::: Texte à lire
C’est une belle chose que d’être honnête, mais c’est encore plus beau d’être raisonnable, et c’est Churchill qui parle pour essayer de retenir la fougue du général, quelques heures avant l’appel. 

 

Pour ne pas s’encombrer de sophismes pernicieux, mieux vaut apporter sur des sujets utiles, une opinion raisonnable…que sur les futilités, des connaissances exactes… La question est de définir ce qui est raisonnable. Pour définir la raison on peut se perdre dans les sophismes” (citation d’un livre, pas le mien, en cours de publication)

 

C’est la vérité qui devrait dire à la place des premiers humains au paradis: je me suis cachée, car j’étais nue! As-tu mangé de cet arbre, qui est celui qui l’a caché efficacement tant que tu ne l’as pas touché ? 

 

Oui, la vérité, honnête par excellence, a honte d’avoir mangé le fruit qui la rend vulnérable, elle a besoin d’être habillée, car toute nue elle est effroyable.

 

Loin de l’esthétisme morbide ou teinté d’une autre excitation, la vérité de la guerre est toujours la même et toujours nouvelle, car habillée de circonstances qui parfois la rendent même plutôt sympathique.

 

L’appel du 18 juin n’est pas un appel à une telle complaisance, c’est une bravoure qui coûtera cher en vies humaines.

 

On peut se poser la question de savoir pourquoi de Gaulle et d’autres avec lui, comme lui ou autrement n’ont-ils pas accepté les conditions de soumission, n’est-ce pas, suggérerait la soumission pacificatrice, qu’il vaut mieux avoir le ventre plein que n’en avoir pas du tout !
::::::
::: Extraits de données
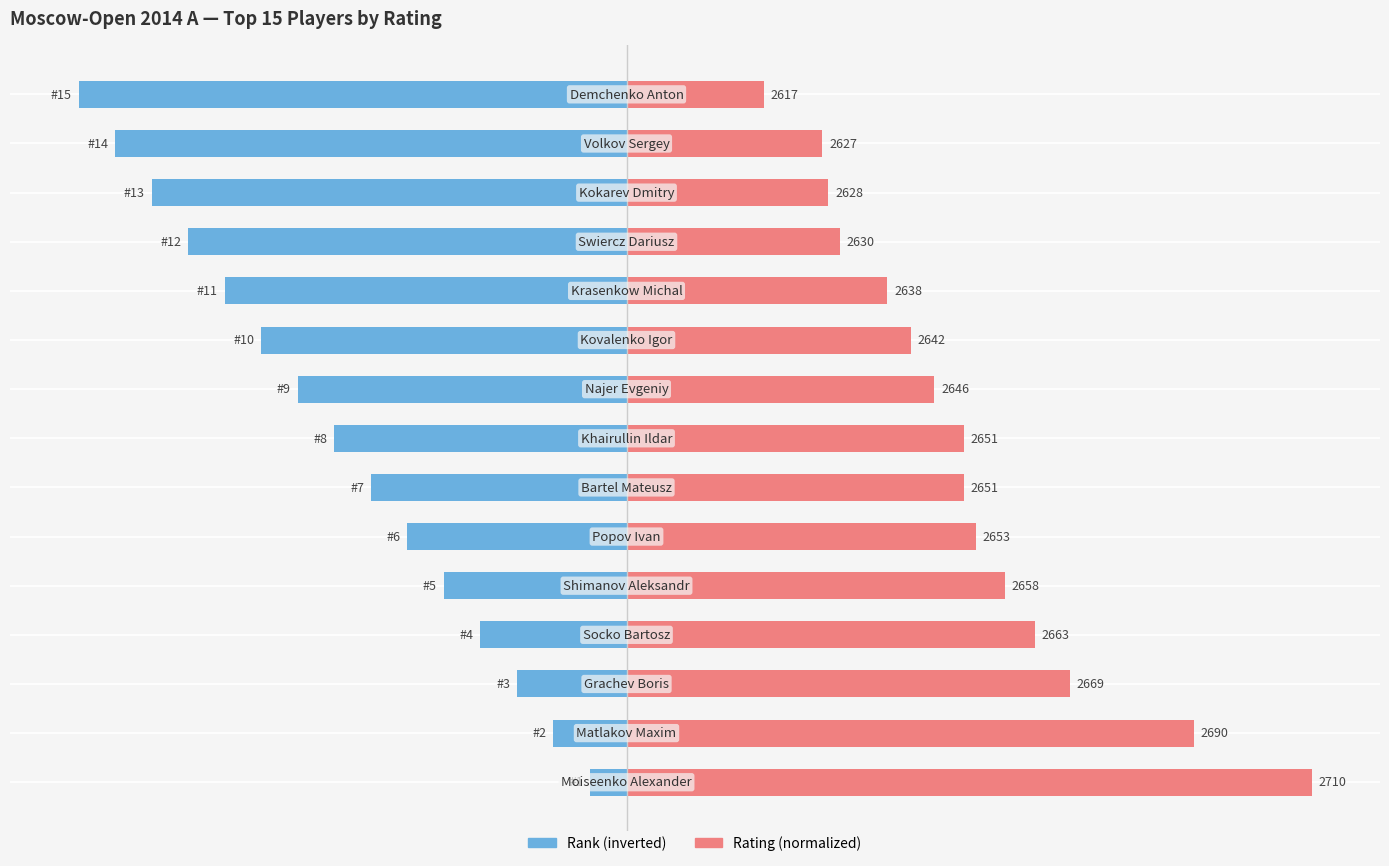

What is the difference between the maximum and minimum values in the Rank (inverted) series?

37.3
::::::
::: Extraits de données
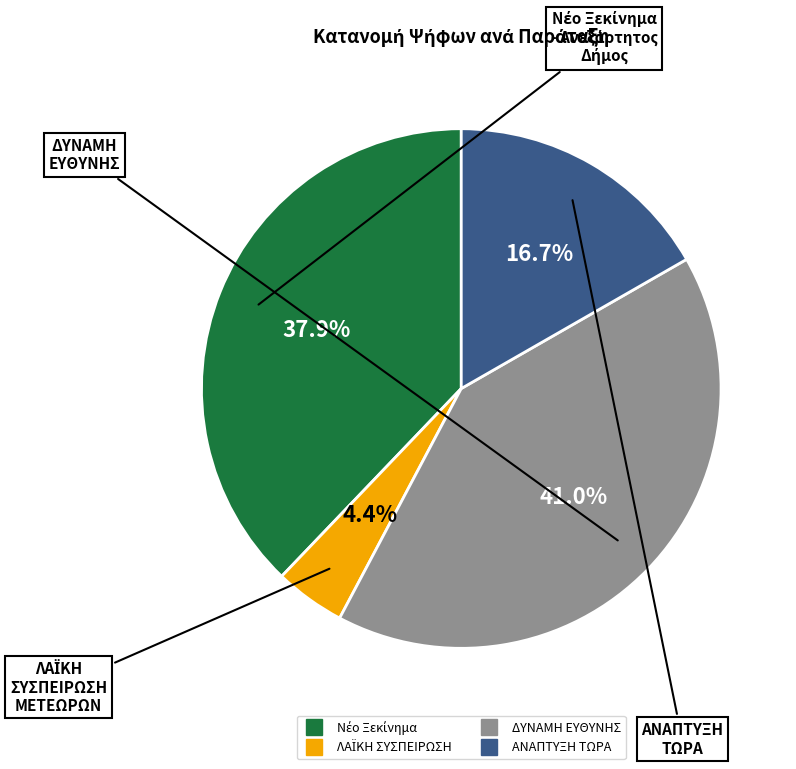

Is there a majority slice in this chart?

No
::::::
Dans le texte à lire, qu'est-ce qui, selon les paroles de Churchill, est encore plus beau que d'être honnête ? Les items ci-dessus n'ont aucun lien avec le texte à lire.

Être raisonnable.